A combined S and TMUS entity would have a market cap of around $100 billion and sales of $85 billion. It would also create a third company to rival the stranglehold of AT&T (T) and Verizon (VZ). In particular, Sprint needs this merger to stay relevant.
On the other hand, having just three companies competing in one of the largest industries in the country would create an oligopoly. That’s something both customers and some government officials hope to avoid. To get around this issue, S and TMUS are supposed to sell off certain assets to Dish Network (DISH), so the company can become the fourth major player in the space.
The federal government has approved the merger, and now it’s up to the various state governments. All the state attorney generals have filed a lawsuit to stop the merger, although some have recently settled.
Getting back to Sprint, the company desperately needs this deal as it has continued to lose market share versus the other three major players. A deal with TMUS is likely the best hope for S shareholders.
It does seem like S stock is going to get a boost in the coming weeks – possibly due to an update on the proposed merger. The signal is coming from the options market, where a trader recently put on a large block of covered calls.
As a reminder, a covered call is when the stock is purchased while selling calls at the same time (generally at a higher strike). Depending on the trade, there is typically the ability to make money on stock appreciation while also generating yield from the call sale. Overall, a covered call is a bullish trade since the shares are purchased.
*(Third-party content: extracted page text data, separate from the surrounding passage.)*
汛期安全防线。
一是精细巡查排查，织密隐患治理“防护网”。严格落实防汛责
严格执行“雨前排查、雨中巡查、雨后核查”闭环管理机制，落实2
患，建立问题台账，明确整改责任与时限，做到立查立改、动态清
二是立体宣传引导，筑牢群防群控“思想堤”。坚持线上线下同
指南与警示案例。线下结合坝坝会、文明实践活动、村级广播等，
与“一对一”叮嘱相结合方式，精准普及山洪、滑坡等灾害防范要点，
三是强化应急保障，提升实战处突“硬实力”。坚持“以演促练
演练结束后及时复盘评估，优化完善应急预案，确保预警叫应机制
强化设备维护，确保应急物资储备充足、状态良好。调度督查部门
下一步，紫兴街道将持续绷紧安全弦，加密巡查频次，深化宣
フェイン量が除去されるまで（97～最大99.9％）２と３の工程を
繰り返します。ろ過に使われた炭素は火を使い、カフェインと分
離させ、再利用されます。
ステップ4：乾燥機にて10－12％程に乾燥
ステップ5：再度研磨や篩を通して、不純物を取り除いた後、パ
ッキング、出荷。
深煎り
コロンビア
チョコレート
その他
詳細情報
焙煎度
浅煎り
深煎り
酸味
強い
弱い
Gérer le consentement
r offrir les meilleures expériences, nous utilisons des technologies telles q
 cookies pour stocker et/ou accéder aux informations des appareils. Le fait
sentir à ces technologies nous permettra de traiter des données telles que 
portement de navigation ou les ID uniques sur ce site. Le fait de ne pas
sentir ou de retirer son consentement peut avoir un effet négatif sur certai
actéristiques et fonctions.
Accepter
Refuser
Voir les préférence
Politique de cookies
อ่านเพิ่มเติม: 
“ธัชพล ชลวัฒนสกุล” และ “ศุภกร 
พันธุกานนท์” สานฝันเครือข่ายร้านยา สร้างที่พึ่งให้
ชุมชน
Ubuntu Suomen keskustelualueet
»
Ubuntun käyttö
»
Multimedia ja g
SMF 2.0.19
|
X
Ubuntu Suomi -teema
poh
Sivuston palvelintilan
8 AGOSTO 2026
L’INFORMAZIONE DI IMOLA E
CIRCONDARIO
In this case, with the stock at $4.85, the trader bought 1 million shares while simultaneously selling 10,000 February 21st 6 calls for $0.39. The call sale represents a yield of 8% in just about 5 weeks’ time. It also provides a cushion in the stock purchase down to $4.46.
Meanwhile, because the 6 calls were sold, the share price can appreciate to $6 before the gains are capped. That $1.15 of potential upside means the position can earn almost 24% in stock appreciation on top of the 8% yield.
While you can see that Sprint share has had a very tough run of late, this is exactly the sort of trade you should be making if you are bullish on a merger with TMUS. There’s a limit on how far S can fall while the merger is on the table (that is, it’s not going to zero).
Meanwhile, even if the merger doesn’t get approved prior to February expiration, the trade generates a whopping 8% yield in 5 weeks. And, if the stock does jump because of news, an additional 24% gains can be captured. Best of all, this is an easy (and inexpensive) trade to make in your own account if you feel the merger is going to happen.